Ta-Nehisi Coates is an editor and blogger at The Atlantic; he writes about media, politics, what it's like to be African American in this day and age, learning French, being a father, being a writer, football, and all manner of other things. His series on slave narratives - biographical works by former slaves - has been fantastic, and shows both the desire of the enslaved people to establish families and the efforts of slave owners to destroy black families.
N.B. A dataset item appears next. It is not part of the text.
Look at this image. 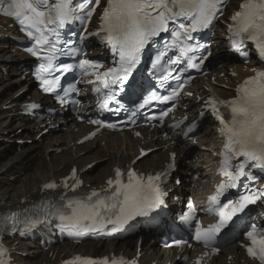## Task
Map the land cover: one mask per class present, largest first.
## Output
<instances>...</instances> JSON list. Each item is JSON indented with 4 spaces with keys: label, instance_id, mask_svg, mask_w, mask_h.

He has written a great deal about hidden racism and how it affects African Americans. By "hidden racism," I mean the ways that previously-obvious white supremacy has gone underground and turned into something else. In a posting a day or so ago, he wrote about efforts to apportion electoral votes in Virginia according to a gerrymandered scheme that will favor white, rural counties over the more diverse and more populous urban counties in that state. Such an apportionment would have given the state to Mitt Romney even though President Obama won more than 50% of the vote. (Gerrymandering is also why the Republicans hold a House majority in Congress even though more than 50% of votes nationwide are going to Democrats.)
I'll also suggest a look at his posting called The American Case Against a Black Middle Class, which is about all the institutionalized ways that we have structured laws to keep black people from getting ahead in the ways that generations of immigrants have been able to get ahead. He doesn't mention that after WWII, during the great housing boom and the great entry of people into college because of the GI Bill, it was a lot harder for black people to get mortgages and a lot harder for black people to get into school. That was a result of institutionalized racism in housing and college admissions.
After you've read those postings, think about the anti-tax movement, which arose within a decade or so of the passage of the big civil rights bills of the 1960s and started having serious effects in 1978 with the passage of the evil Prop. 13 in California. And think about the Republicans in Kansas who are trying to eliminate the income tax there altogether.